Los Angeles police are investigating the incident and trying to determine if other would-be adoptive parents gave the Deeses financial support in hopes that the newborn would be theirs. Police said they have uncovered a web of broken promises in which many people hoping to adopt a child have been misled emotionally, if not financially, by the Deeses.

But police said there are few laws that specifically focus on adoption issues such as these. The Deeses have not been charged with any crime, and police said they may only face a misdemeanor violation of accepting money under false pretenses.

Meanwhile, the baby boy Debbie Freeman thought would be hers was born Dec. 7 in Las Vegas as yet another couple hoping to adopt the child waited in the delivery room, according to the doctor who delivered the baby.

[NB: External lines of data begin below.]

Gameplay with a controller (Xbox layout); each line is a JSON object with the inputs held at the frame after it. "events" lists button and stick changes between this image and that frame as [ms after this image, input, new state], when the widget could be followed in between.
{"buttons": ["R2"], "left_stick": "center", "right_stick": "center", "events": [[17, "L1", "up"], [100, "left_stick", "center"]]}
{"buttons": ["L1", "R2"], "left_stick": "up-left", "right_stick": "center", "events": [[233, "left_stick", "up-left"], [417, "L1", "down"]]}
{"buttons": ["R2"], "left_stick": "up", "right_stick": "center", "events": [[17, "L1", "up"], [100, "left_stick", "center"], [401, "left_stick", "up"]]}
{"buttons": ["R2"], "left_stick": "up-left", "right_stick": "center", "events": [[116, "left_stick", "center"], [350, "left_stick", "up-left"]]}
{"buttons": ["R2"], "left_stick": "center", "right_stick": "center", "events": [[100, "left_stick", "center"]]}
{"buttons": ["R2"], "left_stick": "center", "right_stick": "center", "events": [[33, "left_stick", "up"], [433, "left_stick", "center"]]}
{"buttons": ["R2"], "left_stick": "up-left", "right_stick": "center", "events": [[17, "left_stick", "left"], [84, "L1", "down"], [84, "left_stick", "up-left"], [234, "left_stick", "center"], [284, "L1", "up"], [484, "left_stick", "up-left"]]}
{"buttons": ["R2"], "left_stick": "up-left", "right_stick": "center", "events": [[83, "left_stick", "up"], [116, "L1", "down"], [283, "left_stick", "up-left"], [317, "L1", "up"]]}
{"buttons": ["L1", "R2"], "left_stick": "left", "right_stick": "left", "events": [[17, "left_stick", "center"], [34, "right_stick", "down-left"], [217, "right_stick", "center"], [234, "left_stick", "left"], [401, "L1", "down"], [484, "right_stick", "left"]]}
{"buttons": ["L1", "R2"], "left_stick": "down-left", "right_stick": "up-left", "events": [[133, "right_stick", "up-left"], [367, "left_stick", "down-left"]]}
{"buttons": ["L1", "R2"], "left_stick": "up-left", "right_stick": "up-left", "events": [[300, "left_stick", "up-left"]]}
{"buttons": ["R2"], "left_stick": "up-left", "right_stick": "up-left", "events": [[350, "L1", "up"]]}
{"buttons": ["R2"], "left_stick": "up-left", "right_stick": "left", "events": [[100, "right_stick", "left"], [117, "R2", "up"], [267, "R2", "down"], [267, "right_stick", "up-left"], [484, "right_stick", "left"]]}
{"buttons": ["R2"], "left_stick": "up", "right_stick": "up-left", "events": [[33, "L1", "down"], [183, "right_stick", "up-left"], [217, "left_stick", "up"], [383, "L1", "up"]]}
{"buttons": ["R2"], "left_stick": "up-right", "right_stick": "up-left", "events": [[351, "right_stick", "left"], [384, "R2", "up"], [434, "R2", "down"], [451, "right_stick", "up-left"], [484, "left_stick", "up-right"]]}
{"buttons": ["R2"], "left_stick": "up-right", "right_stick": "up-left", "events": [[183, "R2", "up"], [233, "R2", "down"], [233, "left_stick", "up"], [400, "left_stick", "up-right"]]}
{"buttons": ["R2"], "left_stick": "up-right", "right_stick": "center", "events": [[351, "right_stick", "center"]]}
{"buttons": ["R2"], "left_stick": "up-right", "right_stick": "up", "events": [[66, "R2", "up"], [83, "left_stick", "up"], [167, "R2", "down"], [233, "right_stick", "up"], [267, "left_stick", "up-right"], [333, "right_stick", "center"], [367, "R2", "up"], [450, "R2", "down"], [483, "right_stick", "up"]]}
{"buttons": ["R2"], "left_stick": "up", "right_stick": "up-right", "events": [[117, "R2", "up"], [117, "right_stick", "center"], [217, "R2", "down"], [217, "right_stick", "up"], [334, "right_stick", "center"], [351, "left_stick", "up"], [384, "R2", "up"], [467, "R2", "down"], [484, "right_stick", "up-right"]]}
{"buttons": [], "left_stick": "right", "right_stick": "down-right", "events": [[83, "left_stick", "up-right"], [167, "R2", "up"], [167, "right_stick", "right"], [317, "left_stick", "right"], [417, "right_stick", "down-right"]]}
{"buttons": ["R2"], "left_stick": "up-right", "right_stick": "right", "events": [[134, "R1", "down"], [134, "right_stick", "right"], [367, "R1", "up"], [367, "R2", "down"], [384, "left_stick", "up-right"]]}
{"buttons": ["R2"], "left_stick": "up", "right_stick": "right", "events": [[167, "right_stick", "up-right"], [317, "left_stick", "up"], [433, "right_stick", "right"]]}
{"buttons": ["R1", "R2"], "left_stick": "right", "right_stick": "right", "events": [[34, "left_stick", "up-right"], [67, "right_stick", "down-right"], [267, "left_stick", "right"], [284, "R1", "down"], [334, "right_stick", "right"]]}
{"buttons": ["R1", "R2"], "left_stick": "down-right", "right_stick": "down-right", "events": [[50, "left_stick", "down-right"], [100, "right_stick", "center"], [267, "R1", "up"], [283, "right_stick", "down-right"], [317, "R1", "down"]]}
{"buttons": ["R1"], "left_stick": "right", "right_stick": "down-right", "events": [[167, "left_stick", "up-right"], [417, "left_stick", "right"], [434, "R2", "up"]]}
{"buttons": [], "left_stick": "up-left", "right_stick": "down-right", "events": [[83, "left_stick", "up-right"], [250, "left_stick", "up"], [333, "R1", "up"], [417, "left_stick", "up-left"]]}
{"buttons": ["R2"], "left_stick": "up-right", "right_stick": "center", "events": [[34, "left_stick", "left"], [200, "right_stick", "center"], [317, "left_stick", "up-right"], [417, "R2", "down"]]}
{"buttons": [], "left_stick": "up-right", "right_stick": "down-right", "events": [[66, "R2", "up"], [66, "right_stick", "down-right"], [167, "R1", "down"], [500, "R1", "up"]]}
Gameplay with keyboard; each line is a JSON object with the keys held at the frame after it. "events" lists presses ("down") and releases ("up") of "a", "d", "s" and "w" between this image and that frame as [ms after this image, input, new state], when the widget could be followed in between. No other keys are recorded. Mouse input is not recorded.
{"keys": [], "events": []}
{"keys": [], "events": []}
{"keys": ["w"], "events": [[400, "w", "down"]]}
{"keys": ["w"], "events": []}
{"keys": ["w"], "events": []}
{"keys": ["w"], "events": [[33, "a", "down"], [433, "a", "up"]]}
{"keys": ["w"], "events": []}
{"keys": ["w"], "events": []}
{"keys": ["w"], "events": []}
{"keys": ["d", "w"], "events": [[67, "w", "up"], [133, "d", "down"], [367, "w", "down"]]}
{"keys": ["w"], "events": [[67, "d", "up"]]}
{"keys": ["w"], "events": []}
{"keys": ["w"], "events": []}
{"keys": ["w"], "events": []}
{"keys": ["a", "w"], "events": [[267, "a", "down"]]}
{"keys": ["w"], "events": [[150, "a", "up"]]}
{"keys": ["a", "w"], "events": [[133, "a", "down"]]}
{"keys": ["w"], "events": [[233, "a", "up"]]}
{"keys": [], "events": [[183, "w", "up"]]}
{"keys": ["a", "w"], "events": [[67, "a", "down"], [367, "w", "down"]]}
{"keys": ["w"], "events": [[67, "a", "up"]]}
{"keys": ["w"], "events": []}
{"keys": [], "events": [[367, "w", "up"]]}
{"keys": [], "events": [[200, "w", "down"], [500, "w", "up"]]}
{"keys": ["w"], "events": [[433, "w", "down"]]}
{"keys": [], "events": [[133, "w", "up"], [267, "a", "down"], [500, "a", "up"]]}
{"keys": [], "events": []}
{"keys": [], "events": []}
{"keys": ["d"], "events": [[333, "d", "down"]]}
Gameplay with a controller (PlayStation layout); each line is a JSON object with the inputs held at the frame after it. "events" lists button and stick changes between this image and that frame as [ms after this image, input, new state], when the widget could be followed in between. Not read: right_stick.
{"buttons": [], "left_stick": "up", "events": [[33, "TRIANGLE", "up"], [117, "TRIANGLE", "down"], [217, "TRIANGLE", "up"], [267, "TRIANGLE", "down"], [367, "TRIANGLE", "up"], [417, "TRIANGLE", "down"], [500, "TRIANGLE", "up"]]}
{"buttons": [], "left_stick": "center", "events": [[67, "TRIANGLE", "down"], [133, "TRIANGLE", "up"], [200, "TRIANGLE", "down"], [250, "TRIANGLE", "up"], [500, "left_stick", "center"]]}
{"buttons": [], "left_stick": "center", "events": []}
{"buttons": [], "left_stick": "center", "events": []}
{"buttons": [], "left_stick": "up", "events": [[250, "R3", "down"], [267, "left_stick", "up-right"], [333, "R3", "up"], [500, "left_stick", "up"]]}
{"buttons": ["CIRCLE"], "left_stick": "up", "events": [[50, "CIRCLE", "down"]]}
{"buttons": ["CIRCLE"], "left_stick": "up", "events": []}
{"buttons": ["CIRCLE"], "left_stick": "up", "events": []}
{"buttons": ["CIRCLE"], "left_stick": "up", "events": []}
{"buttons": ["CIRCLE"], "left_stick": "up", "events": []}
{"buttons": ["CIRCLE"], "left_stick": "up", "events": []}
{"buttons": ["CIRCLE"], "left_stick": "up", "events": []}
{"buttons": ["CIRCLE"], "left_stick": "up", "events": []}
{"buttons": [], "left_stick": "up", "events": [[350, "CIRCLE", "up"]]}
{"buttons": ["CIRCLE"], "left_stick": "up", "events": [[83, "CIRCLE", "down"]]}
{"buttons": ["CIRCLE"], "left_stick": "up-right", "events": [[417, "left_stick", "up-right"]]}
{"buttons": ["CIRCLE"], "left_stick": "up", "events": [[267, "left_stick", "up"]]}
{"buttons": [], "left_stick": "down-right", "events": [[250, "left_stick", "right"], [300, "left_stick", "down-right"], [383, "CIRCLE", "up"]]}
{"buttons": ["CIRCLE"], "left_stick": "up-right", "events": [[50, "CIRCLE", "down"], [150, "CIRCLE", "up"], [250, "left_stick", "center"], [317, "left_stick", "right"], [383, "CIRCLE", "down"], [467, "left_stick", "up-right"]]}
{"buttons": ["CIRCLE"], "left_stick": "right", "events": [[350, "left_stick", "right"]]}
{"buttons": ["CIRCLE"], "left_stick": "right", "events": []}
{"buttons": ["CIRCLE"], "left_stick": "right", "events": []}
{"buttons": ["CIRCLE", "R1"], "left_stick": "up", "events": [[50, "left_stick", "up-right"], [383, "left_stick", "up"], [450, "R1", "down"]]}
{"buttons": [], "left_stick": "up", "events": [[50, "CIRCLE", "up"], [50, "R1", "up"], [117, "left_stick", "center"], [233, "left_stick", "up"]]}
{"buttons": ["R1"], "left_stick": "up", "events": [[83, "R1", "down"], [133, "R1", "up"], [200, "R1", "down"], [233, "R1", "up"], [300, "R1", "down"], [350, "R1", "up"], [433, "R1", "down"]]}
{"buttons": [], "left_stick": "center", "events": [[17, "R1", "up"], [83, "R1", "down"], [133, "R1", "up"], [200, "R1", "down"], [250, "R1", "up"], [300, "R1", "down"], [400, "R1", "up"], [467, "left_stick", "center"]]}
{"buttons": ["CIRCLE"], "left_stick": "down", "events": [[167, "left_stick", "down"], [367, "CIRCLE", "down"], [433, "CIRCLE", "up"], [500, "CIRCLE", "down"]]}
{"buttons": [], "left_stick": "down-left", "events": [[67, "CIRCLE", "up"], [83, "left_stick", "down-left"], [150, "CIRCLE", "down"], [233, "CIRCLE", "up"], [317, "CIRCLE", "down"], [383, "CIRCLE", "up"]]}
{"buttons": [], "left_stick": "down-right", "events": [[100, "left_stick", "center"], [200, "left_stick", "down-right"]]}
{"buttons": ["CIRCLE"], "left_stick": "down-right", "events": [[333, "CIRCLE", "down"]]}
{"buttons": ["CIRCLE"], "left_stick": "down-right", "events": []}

But the Deeses, who police said have given up five previous babies for adoption, did not turn the child over to them either. The Deeses’ exact whereabouts are not known.

Those familiar with the case say the Freeman/Dees case is a rare example of what can go wrong in the world of private adoption.

In California, private adoption is regulated by the state Department of Social Services and local children’s services authorities. According to local attorneys who specialize in adoption cases, about 90% of adoptions in the state are handled privately. The attorneys say it has become the predominant method of adoption because it is faster than adoption through public agencies and allows adoptive parents and birth parents more freedom in choosing each other.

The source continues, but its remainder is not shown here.